Criança ou adolescente sofre acidente de trabalho a cada três horas e quase 16 mil crianças e adolescentes brasileiros de até 18 anos se acidentaram enquanto trabalhavam entre 2012 e 2017, segundo dados do Observatório Digital de Saúde e Segurança do Trabalho, do MPT (Ministério Público do Trabalho) e da OIT (Organização Internacional do Trabalho).
Em outras palavras, a cada três horas e meia uma criança ou adolescente foi vítima de acidente de trabalho no Brasil.
O MPT destaca que se trata de uma exploração que deixa sequelas e também mata.
“Temos que trabalhar a prevenção porque lugar de criança é na escola e não no trabalho”, diz Neuza Barbosa de Lima, secretária nacional da Criança e do Adolescente da Força, ao observar que hoje é 12 de Junho, Dia Mundial de Combate ao TRabalho Infantil.
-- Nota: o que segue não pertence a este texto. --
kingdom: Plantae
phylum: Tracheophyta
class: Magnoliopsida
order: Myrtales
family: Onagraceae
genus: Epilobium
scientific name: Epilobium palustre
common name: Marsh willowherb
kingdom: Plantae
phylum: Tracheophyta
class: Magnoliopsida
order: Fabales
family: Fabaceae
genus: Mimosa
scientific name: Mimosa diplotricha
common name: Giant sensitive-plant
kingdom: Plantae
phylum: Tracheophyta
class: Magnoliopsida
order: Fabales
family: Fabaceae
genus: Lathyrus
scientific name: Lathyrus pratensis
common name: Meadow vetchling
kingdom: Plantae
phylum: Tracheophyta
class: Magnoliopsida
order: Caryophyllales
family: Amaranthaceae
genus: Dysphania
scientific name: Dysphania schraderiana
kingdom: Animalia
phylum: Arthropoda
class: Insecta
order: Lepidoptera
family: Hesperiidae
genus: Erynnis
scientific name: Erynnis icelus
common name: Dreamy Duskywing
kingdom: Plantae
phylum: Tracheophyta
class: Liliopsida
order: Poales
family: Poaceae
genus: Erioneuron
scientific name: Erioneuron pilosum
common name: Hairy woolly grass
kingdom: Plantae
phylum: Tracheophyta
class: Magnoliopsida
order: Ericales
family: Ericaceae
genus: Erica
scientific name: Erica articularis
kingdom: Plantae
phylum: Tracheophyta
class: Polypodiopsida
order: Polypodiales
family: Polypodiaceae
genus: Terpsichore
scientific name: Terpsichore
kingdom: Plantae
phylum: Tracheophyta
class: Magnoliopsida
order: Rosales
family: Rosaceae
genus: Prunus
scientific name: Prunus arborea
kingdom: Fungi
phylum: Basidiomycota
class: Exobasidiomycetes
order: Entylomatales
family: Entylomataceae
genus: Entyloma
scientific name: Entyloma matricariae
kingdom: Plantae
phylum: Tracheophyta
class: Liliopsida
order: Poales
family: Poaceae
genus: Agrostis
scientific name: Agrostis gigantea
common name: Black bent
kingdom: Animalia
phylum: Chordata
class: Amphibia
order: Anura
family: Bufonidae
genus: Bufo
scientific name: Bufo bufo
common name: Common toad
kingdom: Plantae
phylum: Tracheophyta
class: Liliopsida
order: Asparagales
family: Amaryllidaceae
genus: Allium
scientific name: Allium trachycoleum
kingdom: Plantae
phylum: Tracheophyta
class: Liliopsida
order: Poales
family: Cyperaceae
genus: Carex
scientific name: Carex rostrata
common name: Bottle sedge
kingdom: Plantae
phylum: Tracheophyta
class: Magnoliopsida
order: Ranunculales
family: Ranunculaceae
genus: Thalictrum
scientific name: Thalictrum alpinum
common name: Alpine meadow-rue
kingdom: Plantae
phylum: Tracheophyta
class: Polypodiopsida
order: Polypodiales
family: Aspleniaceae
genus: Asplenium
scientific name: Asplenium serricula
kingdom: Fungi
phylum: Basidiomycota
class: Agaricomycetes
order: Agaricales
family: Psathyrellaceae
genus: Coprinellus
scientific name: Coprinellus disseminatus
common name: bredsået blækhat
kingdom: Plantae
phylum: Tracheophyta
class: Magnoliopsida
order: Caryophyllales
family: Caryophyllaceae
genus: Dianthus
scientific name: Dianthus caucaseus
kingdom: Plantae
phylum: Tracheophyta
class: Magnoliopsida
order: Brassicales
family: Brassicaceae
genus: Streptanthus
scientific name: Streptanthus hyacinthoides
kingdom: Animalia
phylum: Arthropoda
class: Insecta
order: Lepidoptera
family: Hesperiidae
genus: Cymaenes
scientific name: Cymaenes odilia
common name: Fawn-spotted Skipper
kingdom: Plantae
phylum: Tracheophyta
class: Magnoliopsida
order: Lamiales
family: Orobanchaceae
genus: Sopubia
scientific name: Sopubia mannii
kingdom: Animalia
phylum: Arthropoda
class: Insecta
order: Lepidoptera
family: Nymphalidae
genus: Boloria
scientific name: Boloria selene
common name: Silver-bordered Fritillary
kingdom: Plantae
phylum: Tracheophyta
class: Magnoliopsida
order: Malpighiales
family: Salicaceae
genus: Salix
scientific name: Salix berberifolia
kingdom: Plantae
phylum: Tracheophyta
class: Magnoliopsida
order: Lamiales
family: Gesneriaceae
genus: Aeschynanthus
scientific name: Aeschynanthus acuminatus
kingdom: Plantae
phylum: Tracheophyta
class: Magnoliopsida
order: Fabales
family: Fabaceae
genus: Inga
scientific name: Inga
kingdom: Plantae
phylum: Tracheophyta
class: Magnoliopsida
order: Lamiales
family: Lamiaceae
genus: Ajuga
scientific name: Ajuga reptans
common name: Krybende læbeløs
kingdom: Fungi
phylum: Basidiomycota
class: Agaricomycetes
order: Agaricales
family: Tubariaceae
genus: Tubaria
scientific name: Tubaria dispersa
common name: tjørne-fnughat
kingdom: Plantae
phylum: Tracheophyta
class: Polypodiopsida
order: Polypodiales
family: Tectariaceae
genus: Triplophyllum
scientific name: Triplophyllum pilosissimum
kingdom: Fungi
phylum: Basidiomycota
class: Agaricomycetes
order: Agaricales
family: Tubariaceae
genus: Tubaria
Levantamento do órgão aponta que 187 crianças e adolescentes morreram em decorrência do trabalho entre 2007 e 2015 –dado mais recente disponível–, segundo o Sinan (Sistema de Informação de Agravos de Notificação), do Ministério da Saúde. No mesmo período, 518 perderam uma das mãos.
Os números embasam campanhas de erradicação iniciadas pelo MPT, que neste ano destacou a Copa do Mundo, e que ganham força nesta terça-feira (12), quando se celebra o Dia de Combate ao Trabalho Infantil. Os dados podem conter subnotificação, uma vez que nem todas as ocorrências são registradas.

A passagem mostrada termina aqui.